## Problem to work on
The required result is the exact run of lines beginning at the one containing "focal_35mm: 240" and ending at the last line of the entries.

## Records shown
<<<<

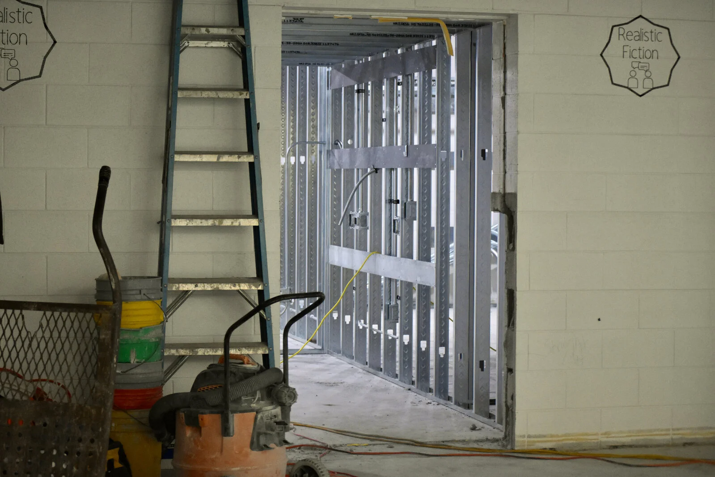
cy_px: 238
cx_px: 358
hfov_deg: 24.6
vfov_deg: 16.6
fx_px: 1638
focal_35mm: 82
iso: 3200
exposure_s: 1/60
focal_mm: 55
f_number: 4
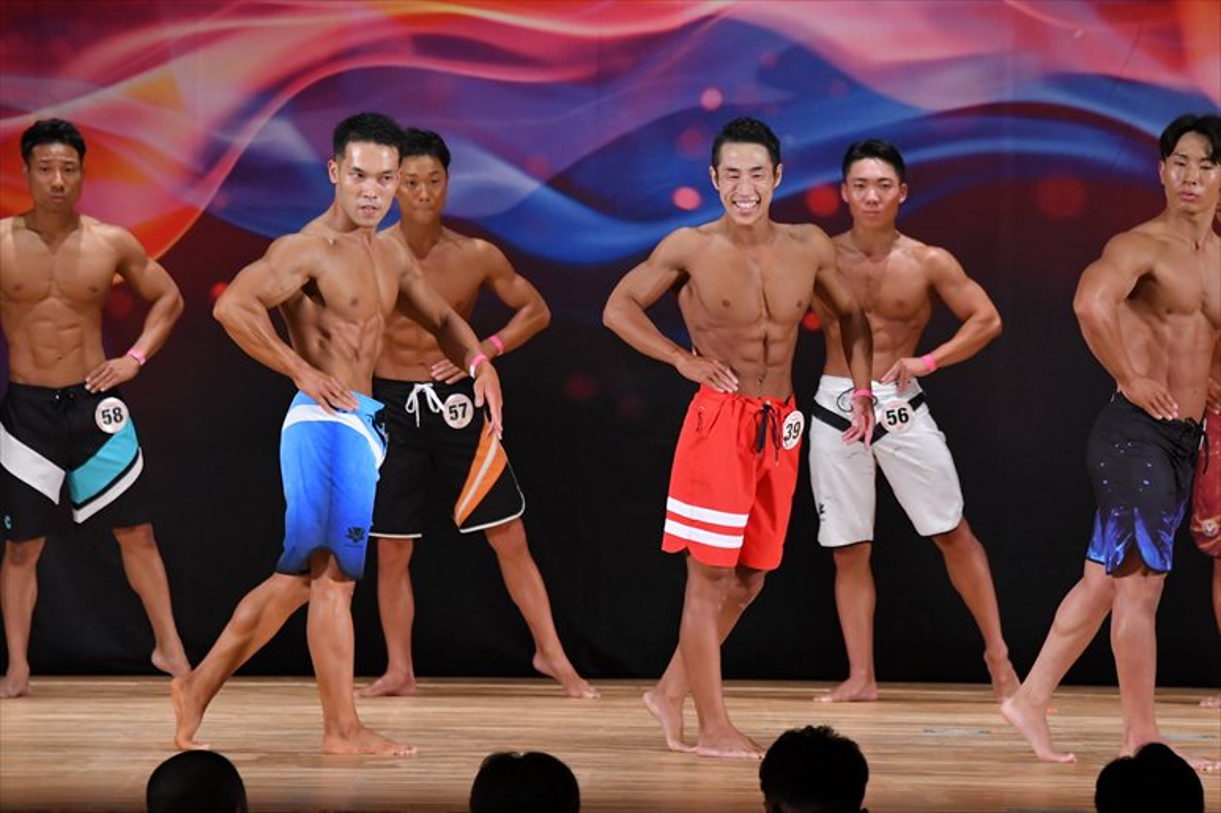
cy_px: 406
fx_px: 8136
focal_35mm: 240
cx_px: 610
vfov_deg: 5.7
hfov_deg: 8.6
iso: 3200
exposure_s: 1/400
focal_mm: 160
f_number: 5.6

>>>>

## Answer to this task
focal_35mm: 240
cx_px: 610
vfov_deg: 5.7
hfov_deg: 8.6
iso: 3200
exposure_s: 1/400
focal_mm: 160
f_number: 5.6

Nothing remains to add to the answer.